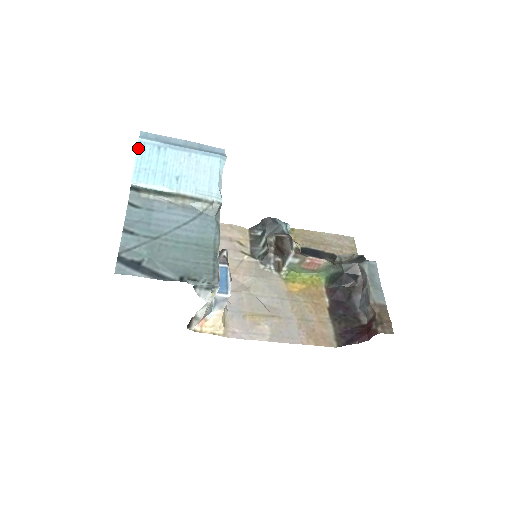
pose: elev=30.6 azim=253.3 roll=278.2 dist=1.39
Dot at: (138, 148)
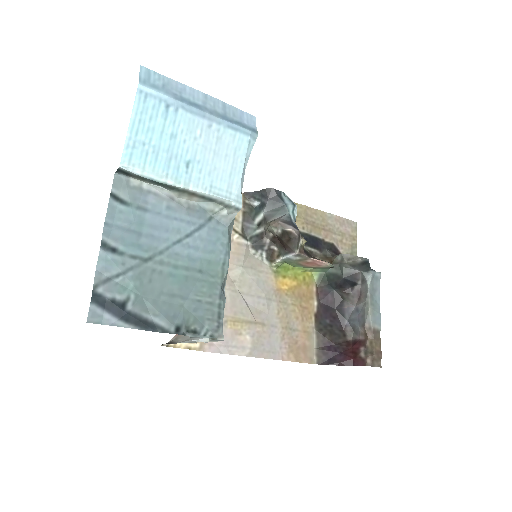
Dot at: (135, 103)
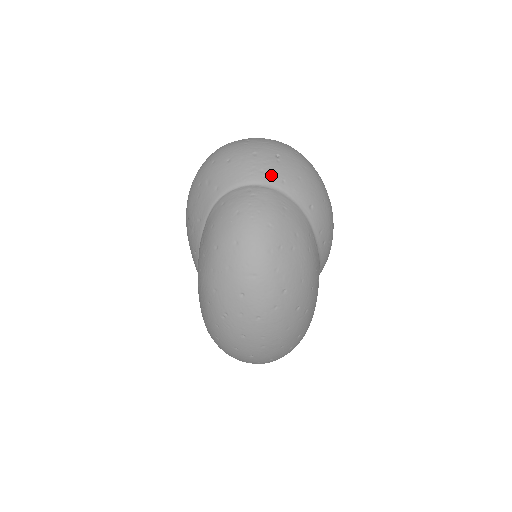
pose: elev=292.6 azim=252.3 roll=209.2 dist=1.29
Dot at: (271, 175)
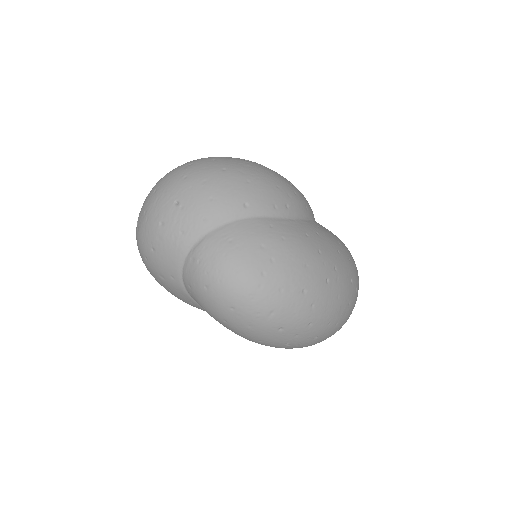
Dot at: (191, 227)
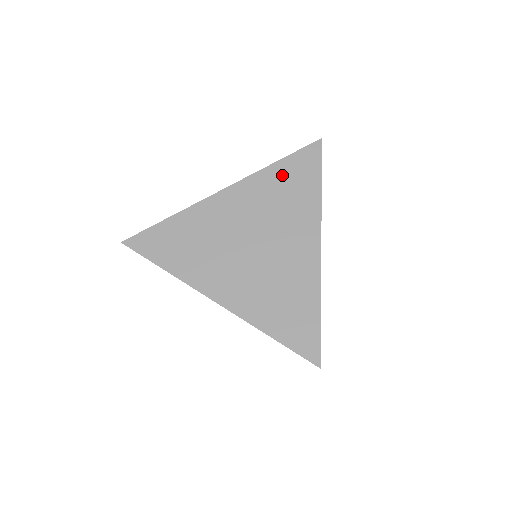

.....

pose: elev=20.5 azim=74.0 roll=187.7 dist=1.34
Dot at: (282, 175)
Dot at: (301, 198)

.....

Copy out every line of the entries above, from the line containing "pose: elev=30.6 azim=253.3" down to the line containing "Dot at: (191, 227)", with both of those lines included. Leave out the pictures.

■ **Result for this exercise**:
pose: elev=30.6 azim=253.3 roll=278.2 dist=1.39
Dot at: (138, 148)
Dot at: (135, 103)
pose: elev=292.6 azim=252.3 roll=209.2 dist=1.29
Dot at: (271, 175)
Dot at: (191, 227)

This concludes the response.